Dish Network’s chairman said it’s likely inevitable that his company and AT&T’s DirecTV would merge in the future, but warned there could be significant regulatory hurdles if both companies make such a proposition.
On an earnings conference call this week, Dish Network’s corporate chairman Charlie Ergen said one foundation for a merger between the two companies is growth in competing technologies that is eroding market share for traditional linear pay TV systems like direct-to-home satellite broadcasting.
For several years, Wall Street executives have encouraged Dish Network and AT&T to explore a merger of their satellite TV businesses — something that the companies tried before in what seems like another lifetime.

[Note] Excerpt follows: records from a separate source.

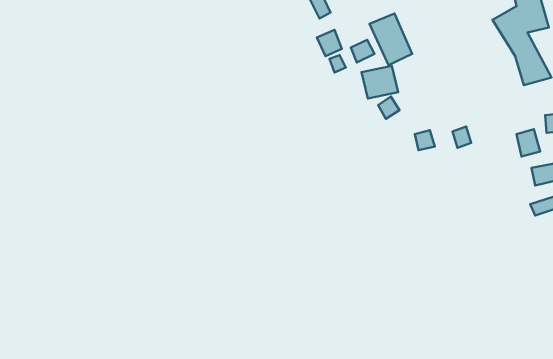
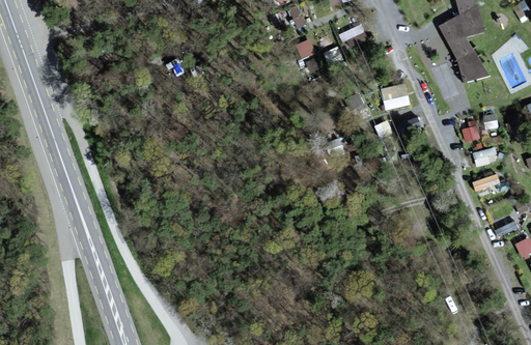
building: [362,66,398,98] -> [380,83,410,110]

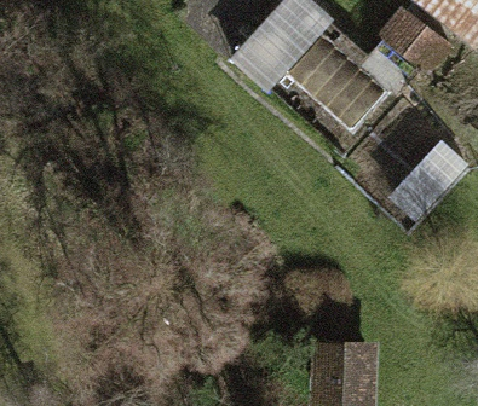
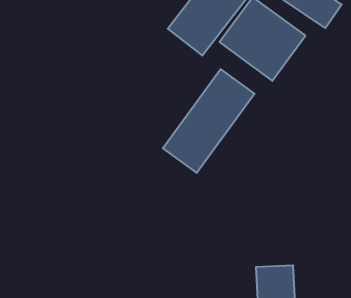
building: none -> [163,69,255,173]

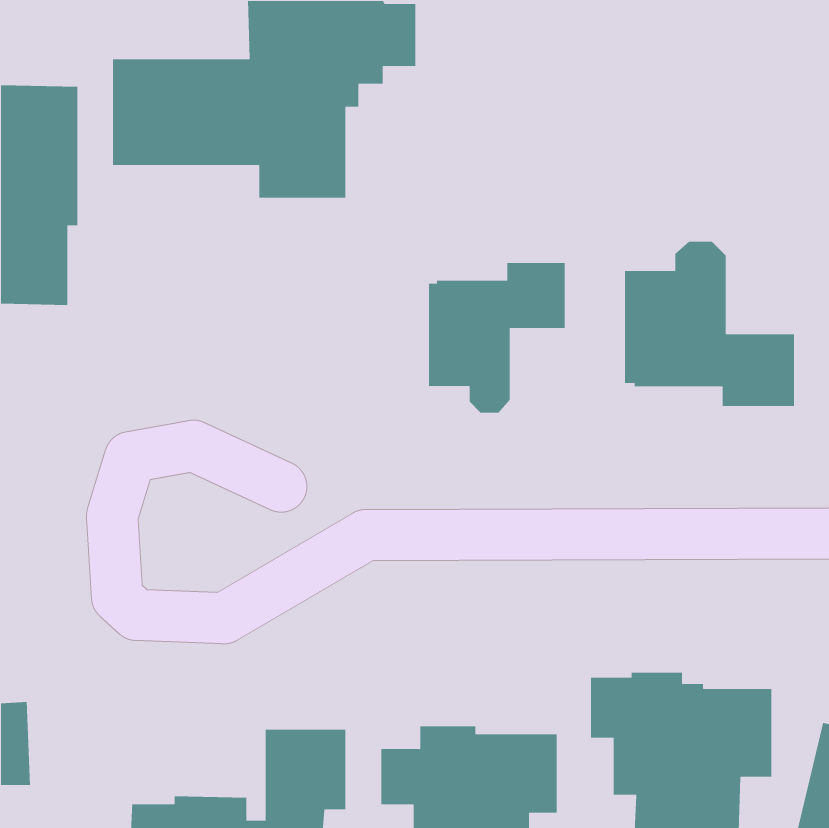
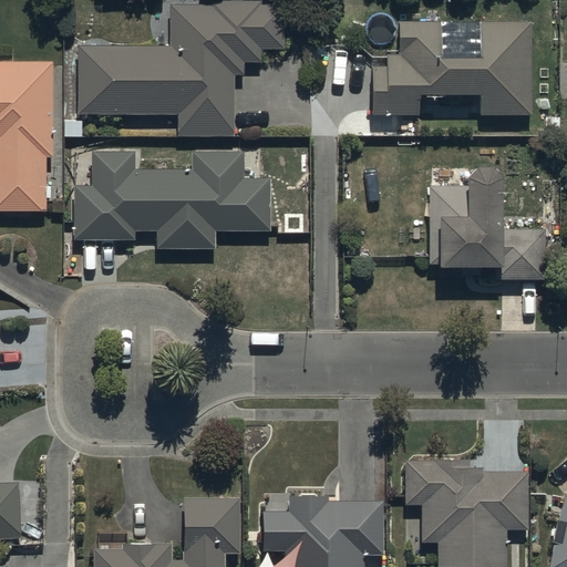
building: none -> [369,20,529,115]
building: none -> [75,151,272,248]
building: [428,262,565,413] -> none

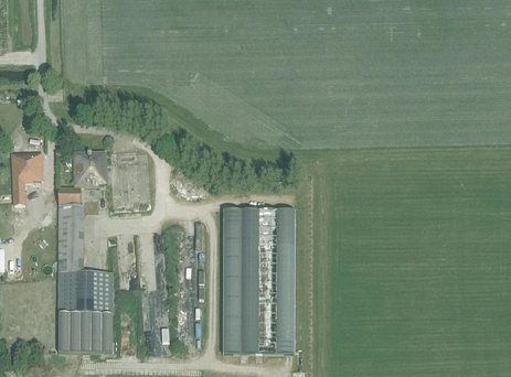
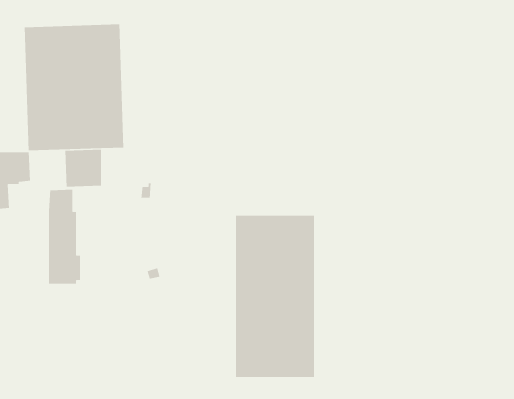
building: none -> [24,24,124,151]
building: [56,270,113,351] -> none

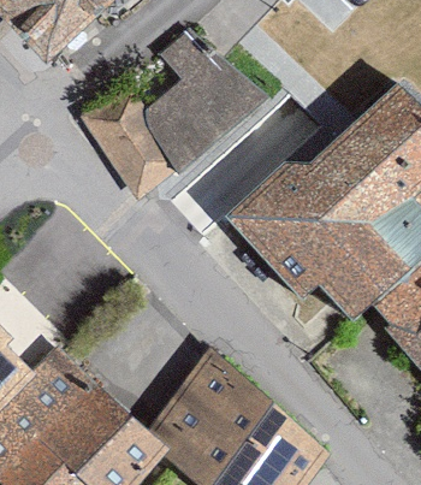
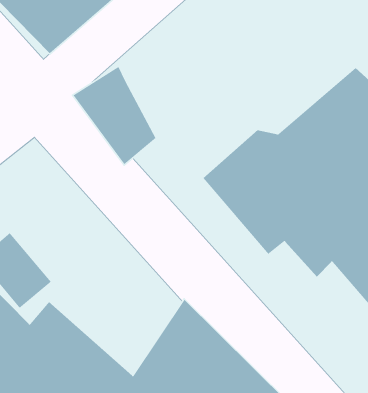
building: [142,24,267,167] -> none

In October 2001, Dish Network — then owned by Echostar — and then-Hughes owned DirecTV inked a deal to combine businesses for $26 billion in cash and stock (around $39 billion today, adjusted for inflation). Analysts at the time said the proposal represented a “fantastic deal” for the pay TV industry, but warned of significant regulatory hurdles that stood in the way of a completed deal.
Echostar and Hughes called off the proposed merger more than a year later after the Department of Justice and Federal Communications Commission raised antitrust concerns. Both companies later spun off their satellite TV business; DirecTV was acquired by AT&T in 2015, while Dish focused on building out a standalone over-the-top streaming service called Sling TV.
That last part could make the case for a merger today: Ergen said growth in the pay TV space has been dominated in recent years by the emergence of online-only options, which consumers find attractive because of their low monthly price and availability on televisions, smartphones and tablets without too much extra hardware — something both cable and satellite have struggled to offer.
Over the last two decades, federal regulators have warmed to the idea that Internet-based competition is a strong argument for consolidation in traditional industries. In 2008, the DOJ approved a merger between satellite radio companies Sirius and XM after both cited rising competition from streaming music providers — namely, Pandora and Apple’s iTunes — as eroding the market share for their linear radio service. (The combined SiriusXM acquired Pandora last year.)
The DOJ also approved a contentious merger between mobile phone service providers T-Mobile and Sprint, on condition that each company sell certain assets to third parties. Dish stands to benefit from that sale by acquiring precious radio spectrum licenses that phone companies rely on. More than a dozen states sued to block the merger, but a federal judge ruled against them, green-lighting the inevitable combination of the two companies.
Ergen said the judge’s move in that case convinced him that another merger attempt between Dish and DirecTV would stand up to the same level of regulatory and judicial scrutiny.
Disclosure: The author of this story owns stock in Sprint Corporation.